YOUR ASSIGNMENT: The word "BanksbyAssetsCategory" marks the lines you need; copy each of them from the data.
- - - - -
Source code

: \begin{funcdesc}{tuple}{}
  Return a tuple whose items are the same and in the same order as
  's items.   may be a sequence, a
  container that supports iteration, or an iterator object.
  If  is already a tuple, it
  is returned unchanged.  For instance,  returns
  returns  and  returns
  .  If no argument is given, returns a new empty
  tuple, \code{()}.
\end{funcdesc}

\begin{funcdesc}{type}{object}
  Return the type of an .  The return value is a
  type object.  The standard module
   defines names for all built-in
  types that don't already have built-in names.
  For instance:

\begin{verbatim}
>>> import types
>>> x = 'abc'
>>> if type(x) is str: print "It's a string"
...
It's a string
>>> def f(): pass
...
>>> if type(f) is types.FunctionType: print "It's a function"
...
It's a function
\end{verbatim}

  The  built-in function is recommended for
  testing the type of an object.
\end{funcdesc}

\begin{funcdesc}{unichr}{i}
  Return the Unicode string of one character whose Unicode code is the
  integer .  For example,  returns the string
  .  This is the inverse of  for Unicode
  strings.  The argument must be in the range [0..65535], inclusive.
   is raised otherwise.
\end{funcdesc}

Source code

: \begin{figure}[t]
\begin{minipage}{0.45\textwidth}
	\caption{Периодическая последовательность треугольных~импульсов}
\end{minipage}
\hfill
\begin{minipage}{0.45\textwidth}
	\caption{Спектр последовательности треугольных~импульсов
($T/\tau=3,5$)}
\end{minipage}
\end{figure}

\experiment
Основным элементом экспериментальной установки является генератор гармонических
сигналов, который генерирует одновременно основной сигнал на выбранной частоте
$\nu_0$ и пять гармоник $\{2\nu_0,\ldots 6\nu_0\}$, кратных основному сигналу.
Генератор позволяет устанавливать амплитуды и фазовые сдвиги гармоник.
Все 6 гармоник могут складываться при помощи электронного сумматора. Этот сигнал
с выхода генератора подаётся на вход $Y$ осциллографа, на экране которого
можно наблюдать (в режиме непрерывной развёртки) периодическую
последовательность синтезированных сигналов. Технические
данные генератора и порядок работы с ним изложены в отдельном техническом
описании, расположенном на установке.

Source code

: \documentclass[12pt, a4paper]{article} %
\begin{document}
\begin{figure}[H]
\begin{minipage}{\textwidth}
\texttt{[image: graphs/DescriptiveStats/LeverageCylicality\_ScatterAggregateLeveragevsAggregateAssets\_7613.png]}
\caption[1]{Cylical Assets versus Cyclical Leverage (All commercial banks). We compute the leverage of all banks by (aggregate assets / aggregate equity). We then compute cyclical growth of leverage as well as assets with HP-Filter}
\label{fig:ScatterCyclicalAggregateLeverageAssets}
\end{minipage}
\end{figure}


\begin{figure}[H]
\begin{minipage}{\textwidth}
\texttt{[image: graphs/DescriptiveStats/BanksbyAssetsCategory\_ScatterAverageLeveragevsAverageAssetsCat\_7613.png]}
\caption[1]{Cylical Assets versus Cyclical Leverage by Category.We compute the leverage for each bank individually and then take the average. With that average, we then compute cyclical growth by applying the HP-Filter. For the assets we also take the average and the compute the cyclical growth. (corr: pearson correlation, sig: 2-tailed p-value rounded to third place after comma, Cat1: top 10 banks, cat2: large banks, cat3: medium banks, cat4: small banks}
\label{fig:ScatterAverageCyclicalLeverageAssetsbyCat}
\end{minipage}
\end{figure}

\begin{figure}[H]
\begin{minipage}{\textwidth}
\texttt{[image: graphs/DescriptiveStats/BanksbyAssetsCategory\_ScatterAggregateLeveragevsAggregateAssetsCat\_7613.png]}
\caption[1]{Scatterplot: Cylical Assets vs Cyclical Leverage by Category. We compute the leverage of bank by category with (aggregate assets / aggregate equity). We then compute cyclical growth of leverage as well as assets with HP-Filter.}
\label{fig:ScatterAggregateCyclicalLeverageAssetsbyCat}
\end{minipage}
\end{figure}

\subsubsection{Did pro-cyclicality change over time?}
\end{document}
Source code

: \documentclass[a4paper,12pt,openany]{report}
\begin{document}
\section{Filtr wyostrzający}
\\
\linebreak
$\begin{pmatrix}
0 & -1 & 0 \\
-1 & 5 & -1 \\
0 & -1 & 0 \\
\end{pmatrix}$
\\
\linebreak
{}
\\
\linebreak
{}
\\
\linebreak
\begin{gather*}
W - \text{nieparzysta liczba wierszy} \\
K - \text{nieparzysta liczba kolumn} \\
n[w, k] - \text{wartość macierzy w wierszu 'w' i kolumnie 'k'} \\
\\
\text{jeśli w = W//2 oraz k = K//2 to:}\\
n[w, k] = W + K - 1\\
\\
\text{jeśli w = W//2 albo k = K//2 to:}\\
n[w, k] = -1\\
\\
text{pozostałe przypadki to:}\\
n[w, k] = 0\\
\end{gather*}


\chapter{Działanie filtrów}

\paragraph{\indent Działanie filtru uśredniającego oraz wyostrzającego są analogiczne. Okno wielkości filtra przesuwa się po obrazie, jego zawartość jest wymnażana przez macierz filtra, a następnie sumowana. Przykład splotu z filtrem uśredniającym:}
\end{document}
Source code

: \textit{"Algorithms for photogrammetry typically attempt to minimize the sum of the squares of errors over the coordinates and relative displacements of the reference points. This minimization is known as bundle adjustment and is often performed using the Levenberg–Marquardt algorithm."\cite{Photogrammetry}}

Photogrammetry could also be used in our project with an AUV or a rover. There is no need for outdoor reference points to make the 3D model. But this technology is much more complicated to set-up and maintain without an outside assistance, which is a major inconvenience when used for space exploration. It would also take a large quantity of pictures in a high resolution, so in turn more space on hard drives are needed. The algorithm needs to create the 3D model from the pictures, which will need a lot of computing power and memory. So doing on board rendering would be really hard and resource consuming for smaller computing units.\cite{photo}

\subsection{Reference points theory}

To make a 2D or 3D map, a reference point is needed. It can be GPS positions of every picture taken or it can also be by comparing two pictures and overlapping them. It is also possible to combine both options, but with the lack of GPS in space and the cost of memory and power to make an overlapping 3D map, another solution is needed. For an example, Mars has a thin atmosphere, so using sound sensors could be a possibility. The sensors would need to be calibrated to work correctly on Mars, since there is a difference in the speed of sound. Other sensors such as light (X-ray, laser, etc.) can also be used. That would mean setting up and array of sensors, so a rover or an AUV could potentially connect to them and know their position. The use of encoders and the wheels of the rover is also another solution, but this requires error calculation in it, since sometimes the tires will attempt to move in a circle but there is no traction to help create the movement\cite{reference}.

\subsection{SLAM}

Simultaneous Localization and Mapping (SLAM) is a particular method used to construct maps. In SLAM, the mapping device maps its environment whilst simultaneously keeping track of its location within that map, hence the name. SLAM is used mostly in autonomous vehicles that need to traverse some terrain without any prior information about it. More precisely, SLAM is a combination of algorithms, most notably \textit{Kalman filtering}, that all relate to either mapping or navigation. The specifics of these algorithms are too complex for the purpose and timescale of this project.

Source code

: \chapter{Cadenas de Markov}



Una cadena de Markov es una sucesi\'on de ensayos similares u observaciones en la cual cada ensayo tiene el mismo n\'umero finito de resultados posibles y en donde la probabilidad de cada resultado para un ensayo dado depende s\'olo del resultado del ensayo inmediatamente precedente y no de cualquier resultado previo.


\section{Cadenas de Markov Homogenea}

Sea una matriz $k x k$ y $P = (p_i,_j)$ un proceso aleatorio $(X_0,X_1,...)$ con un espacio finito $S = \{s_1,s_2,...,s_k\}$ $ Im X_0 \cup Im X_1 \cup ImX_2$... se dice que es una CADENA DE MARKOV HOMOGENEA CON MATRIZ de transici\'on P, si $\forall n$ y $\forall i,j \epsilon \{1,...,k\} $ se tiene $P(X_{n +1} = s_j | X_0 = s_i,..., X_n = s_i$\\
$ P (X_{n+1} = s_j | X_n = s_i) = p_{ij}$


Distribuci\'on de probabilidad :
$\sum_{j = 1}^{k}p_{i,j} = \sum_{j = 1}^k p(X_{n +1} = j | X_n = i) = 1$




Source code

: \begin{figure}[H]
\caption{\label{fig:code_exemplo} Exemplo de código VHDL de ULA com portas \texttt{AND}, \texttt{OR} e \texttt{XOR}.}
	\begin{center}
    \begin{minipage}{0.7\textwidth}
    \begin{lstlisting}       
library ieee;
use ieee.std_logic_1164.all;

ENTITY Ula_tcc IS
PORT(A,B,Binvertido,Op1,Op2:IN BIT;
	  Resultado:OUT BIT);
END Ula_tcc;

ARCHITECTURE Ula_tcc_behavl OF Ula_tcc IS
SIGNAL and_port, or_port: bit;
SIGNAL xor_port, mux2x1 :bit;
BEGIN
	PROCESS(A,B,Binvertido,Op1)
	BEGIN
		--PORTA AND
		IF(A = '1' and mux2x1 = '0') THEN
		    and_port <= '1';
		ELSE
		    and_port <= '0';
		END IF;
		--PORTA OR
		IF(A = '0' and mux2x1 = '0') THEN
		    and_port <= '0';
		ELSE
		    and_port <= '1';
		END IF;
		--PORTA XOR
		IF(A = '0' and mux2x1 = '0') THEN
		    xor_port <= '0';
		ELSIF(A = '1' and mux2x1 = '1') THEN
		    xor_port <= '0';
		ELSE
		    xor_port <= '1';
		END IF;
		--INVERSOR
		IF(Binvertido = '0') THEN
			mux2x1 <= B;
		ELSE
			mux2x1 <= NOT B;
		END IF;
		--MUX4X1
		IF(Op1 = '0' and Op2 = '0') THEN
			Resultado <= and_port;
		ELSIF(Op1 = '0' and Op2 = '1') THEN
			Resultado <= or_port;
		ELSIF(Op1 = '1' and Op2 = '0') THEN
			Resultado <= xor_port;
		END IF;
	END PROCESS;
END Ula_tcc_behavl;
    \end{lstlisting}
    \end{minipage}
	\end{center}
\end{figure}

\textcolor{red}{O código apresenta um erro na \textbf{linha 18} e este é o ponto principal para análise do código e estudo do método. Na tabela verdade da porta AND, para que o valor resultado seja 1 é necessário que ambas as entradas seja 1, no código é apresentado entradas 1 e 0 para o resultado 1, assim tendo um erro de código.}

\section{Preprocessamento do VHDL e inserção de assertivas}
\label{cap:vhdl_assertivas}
- - - - -
SOLVED PROBLEM:
\texttt{[image: graphs/DescriptiveStats/BanksbyAssetsCategory\_ScatterAverageLeveragevsAverageAssetsCat\_7613.png]}
\texttt{[image: graphs/DescriptiveStats/BanksbyAssetsCategory\_ScatterAggregateLeveragevsAggregateAssetsCat\_7613.png]}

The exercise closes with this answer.